The expected answer is all of the entries, written out exactly.
[Opening Material supplied section]
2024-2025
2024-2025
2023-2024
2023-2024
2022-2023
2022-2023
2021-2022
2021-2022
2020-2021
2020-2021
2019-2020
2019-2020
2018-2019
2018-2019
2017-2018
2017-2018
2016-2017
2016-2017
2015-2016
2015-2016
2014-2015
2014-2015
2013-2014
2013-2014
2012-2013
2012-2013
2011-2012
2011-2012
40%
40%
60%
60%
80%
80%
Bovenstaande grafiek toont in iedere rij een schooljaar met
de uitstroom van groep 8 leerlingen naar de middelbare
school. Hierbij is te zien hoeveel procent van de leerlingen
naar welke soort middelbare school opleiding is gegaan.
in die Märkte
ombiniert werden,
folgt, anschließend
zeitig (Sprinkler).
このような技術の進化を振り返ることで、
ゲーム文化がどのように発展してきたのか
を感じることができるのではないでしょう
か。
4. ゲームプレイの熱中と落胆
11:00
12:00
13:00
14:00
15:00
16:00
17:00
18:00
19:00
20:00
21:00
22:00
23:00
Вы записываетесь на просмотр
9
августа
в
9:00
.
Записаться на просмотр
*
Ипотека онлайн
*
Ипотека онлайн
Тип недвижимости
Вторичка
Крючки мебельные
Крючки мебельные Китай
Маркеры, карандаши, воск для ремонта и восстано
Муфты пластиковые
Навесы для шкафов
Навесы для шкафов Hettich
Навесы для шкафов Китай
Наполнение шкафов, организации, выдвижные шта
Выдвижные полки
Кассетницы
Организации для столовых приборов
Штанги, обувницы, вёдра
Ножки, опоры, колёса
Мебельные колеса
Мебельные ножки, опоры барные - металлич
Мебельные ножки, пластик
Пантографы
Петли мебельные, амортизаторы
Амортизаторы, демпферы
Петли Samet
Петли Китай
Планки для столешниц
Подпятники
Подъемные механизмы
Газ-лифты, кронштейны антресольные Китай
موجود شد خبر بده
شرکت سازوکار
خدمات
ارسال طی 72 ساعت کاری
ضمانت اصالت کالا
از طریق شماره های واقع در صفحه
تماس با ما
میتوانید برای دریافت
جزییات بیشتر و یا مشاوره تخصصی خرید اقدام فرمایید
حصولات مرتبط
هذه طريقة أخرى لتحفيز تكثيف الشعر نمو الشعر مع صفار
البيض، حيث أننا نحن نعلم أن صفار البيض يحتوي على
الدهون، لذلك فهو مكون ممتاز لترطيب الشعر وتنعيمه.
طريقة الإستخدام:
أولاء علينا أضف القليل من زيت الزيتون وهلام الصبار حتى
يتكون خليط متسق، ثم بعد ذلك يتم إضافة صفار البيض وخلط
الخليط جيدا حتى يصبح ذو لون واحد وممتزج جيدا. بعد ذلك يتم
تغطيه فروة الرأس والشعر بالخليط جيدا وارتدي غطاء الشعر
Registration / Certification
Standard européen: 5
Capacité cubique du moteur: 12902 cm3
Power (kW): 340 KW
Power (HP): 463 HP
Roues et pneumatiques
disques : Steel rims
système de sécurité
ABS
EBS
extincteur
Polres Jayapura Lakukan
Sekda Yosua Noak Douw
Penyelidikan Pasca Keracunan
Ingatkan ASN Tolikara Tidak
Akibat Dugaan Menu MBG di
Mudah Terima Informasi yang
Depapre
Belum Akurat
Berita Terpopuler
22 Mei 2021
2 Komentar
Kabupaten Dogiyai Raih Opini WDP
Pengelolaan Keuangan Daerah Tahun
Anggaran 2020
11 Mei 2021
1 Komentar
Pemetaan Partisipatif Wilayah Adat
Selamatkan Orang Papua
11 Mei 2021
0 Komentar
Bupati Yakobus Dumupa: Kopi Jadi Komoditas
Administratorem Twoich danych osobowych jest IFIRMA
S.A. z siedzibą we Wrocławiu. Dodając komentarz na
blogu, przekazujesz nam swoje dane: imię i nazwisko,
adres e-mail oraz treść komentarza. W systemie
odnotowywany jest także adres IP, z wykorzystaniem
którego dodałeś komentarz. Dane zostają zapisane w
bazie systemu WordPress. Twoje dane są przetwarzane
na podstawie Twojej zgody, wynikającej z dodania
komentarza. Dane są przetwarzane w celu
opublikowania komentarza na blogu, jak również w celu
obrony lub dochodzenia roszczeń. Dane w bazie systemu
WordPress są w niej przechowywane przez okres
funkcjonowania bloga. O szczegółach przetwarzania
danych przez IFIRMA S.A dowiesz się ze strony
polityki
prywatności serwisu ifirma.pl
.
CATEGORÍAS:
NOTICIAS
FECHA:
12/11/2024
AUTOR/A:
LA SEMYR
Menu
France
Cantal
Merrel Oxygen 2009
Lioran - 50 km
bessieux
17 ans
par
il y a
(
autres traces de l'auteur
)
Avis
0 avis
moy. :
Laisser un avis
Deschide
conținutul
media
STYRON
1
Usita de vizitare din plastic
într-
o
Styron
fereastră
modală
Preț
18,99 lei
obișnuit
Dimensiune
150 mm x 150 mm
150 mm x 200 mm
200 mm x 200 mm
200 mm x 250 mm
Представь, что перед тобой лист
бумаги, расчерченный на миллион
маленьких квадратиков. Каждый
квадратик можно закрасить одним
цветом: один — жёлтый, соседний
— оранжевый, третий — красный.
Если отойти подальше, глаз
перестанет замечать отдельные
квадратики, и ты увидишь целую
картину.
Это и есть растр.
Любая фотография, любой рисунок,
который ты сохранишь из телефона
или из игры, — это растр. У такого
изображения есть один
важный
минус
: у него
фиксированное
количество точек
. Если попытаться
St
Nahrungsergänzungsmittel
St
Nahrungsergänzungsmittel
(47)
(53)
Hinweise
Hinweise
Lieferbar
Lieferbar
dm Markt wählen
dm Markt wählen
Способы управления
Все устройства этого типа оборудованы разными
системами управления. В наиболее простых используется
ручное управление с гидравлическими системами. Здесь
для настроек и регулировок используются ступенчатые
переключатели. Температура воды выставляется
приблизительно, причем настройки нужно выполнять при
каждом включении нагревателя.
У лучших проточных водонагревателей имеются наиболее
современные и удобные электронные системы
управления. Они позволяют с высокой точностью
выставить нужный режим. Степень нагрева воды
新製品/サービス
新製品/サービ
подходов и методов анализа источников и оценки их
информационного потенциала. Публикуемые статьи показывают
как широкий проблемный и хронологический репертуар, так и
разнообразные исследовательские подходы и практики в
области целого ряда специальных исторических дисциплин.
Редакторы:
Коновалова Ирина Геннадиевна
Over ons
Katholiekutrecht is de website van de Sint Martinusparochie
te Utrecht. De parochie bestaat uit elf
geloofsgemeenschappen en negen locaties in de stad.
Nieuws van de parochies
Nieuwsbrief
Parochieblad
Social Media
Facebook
[Closing Material supplied section]
**Exercise output**
2024-2025
2024-2025
2023-2024
2023-2024
2022-2023
2022-2023
2021-2022
2021-2022
2020-2021
2020-2021
2019-2020
2019-2020
2018-2019
2018-2019
2017-2018
2017-2018
2016-2017
2016-2017
2015-2016
2015-2016
2014-2015
2014-2015
2013-2014
2013-2014
2012-2013
2012-2013
2011-2012
2011-2012
40%
40%
60%
60%
80%
80%
Bovenstaande grafiek toont in iedere rij een schooljaar met
de uitstroom van groep 8 leerlingen naar de middelbare
school. Hierbij is te zien hoeveel procent van de leerlingen
naar welke soort middelbare school opleiding is gegaan.
in die Märkte
ombiniert werden,
folgt, anschließend
zeitig (Sprinkler).
このような技術の進化を振り返ることで、
ゲーム文化がどのように発展してきたのか
を感じることができるのではないでしょう
か。
4. ゲームプレイの熱中と落胆
11:00
12:00
13:00
14:00
15:00
16:00
17:00
18:00
19:00
20:00
21:00
22:00
23:00
Вы записываетесь на просмотр
9
августа
в
9:00
.
Записаться на просмотр
*
Ипотека онлайн
*
Ипотека онлайн
Тип недвижимости
Вторичка
Крючки мебельные
Крючки мебельные Китай
Маркеры, карандаши, воск для ремонта и восстано
Муфты пластиковые
Навесы для шкафов
Навесы для шкафов Hettich
Навесы для шкафов Китай
Наполнение шкафов, организации, выдвижные шта
Выдвижные полки
Кассетницы
Организации для столовых приборов
Штанги, обувницы, вёдра
Ножки, опоры, колёса
Мебельные колеса
Мебельные ножки, опоры барные - металлич
Мебельные ножки, пластик
Пантографы
Петли мебельные, амортизаторы
Амортизаторы, демпферы
Петли Samet
Петли Китай
Планки для столешниц
Подпятники
Подъемные механизмы
Газ-лифты, кронштейны антресольные Китай
موجود شد خبر بده
شرکت سازوکار
خدمات
ارسال طی 72 ساعت کاری
ضمانت اصالت کالا
از طریق شماره های واقع در صفحه
تماس با ما
میتوانید برای دریافت
جزییات بیشتر و یا مشاوره تخصصی خرید اقدام فرمایید
حصولات مرتبط
هذه طريقة أخرى لتحفيز تكثيف الشعر نمو الشعر مع صفار
البيض، حيث أننا نحن نعلم أن صفار البيض يحتوي على
الدهون، لذلك فهو مكون ممتاز لترطيب الشعر وتنعيمه.
طريقة الإستخدام:
أولاء علينا أضف القليل من زيت الزيتون وهلام الصبار حتى
يتكون خليط متسق، ثم بعد ذلك يتم إضافة صفار البيض وخلط
الخليط جيدا حتى يصبح ذو لون واحد وممتزج جيدا. بعد ذلك يتم
تغطيه فروة الرأس والشعر بالخليط جيدا وارتدي غطاء الشعر
Registration / Certification
Standard européen: 5
Capacité cubique du moteur: 12902 cm3
Power (kW): 340 KW
Power (HP): 463 HP
Roues et pneumatiques
disques : Steel rims
système de sécurité
ABS
EBS
extincteur
Polres Jayapura Lakukan
Sekda Yosua Noak Douw
Penyelidikan Pasca Keracunan
Ingatkan ASN Tolikara Tidak
Akibat Dugaan Menu MBG di
Mudah Terima Informasi yang
Depapre
Belum Akurat
Berita Terpopuler
22 Mei 2021
2 Komentar
Kabupaten Dogiyai Raih Opini WDP
Pengelolaan Keuangan Daerah Tahun
Anggaran 2020
11 Mei 2021
1 Komentar
Pemetaan Partisipatif Wilayah Adat
Selamatkan Orang Papua
11 Mei 2021
0 Komentar
Bupati Yakobus Dumupa: Kopi Jadi Komoditas
Administratorem Twoich danych osobowych jest IFIRMA
S.A. z siedzibą we Wrocławiu. Dodając komentarz na
blogu, przekazujesz nam swoje dane: imię i nazwisko,
adres e-mail oraz treść komentarza. W systemie
odnotowywany jest także adres IP, z wykorzystaniem
którego dodałeś komentarz. Dane zostają zapisane w
bazie systemu WordPress. Twoje dane są przetwarzane
na podstawie Twojej zgody, wynikającej z dodania
komentarza. Dane są przetwarzane w celu
opublikowania komentarza na blogu, jak również w celu
obrony lub dochodzenia roszczeń. Dane w bazie systemu
WordPress są w niej przechowywane przez okres
funkcjonowania bloga. O szczegółach przetwarzania
danych przez IFIRMA S.A dowiesz się ze strony
polityki
prywatności serwisu ifirma.pl
.
CATEGORÍAS:
NOTICIAS
FECHA:
12/11/2024
AUTOR/A:
LA SEMYR
Menu
France
Cantal
Merrel Oxygen 2009
Lioran - 50 km
bessieux
17 ans
par
il y a
(
autres traces de l'auteur
)
Avis
0 avis
moy. :
Laisser un avis
Deschide
conținutul
media
STYRON
1
Usita de vizitare din plastic
într-
o
Styron
fereastră
modală
Preț
18,99 lei
obișnuit
Dimensiune
150 mm x 150 mm
150 mm x 200 mm
200 mm x 200 mm
200 mm x 250 mm
Представь, что перед тобой лист
бумаги, расчерченный на миллион
маленьких квадратиков. Каждый
квадратик можно закрасить одним
цветом: один — жёлтый, соседний
— оранжевый, третий — красный.
Если отойти подальше, глаз
перестанет замечать отдельные
квадратики, и ты увидишь целую
картину.
Это и есть растр.
Любая фотография, любой рисунок,
который ты сохранишь из телефона
или из игры, — это растр. У такого
изображения есть один
важный
минус
: у него
фиксированное
количество точек
. Если попытаться
St
Nahrungsergänzungsmittel
St
Nahrungsergänzungsmittel
(47)
(53)
Hinweise
Hinweise
Lieferbar
Lieferbar
dm Markt wählen
dm Markt wählen
Способы управления
Все устройства этого типа оборудованы разными
системами управления. В наиболее простых используется
ручное управление с гидравлическими системами. Здесь
для настроек и регулировок используются ступенчатые
переключатели. Температура воды выставляется
приблизительно, причем настройки нужно выполнять при
каждом включении нагревателя.
У лучших проточных водонагревателей имеются наиболее
современные и удобные электронные системы
управления. Они позволяют с высокой точностью
выставить нужный режим. Степень нагрева воды
新製品/サービス
新製品/サービ
подходов и методов анализа источников и оценки их
информационного потенциала. Публикуемые статьи показывают
как широкий проблемный и хронологический репертуар, так и
разнообразные исследовательские подходы и практики в
области целого ряда специальных исторических дисциплин.
Редакторы:
Коновалова Ирина Геннадиевна
Over ons
Katholiekutrecht is de website van de Sint Martinusparochie
te Utrecht. De parochie bestaat uit elf
geloofsgemeenschappen en negen locaties in de stad.
Nieuws van de parochies
Nieuwsbrief
Parochieblad
Social Media
Facebook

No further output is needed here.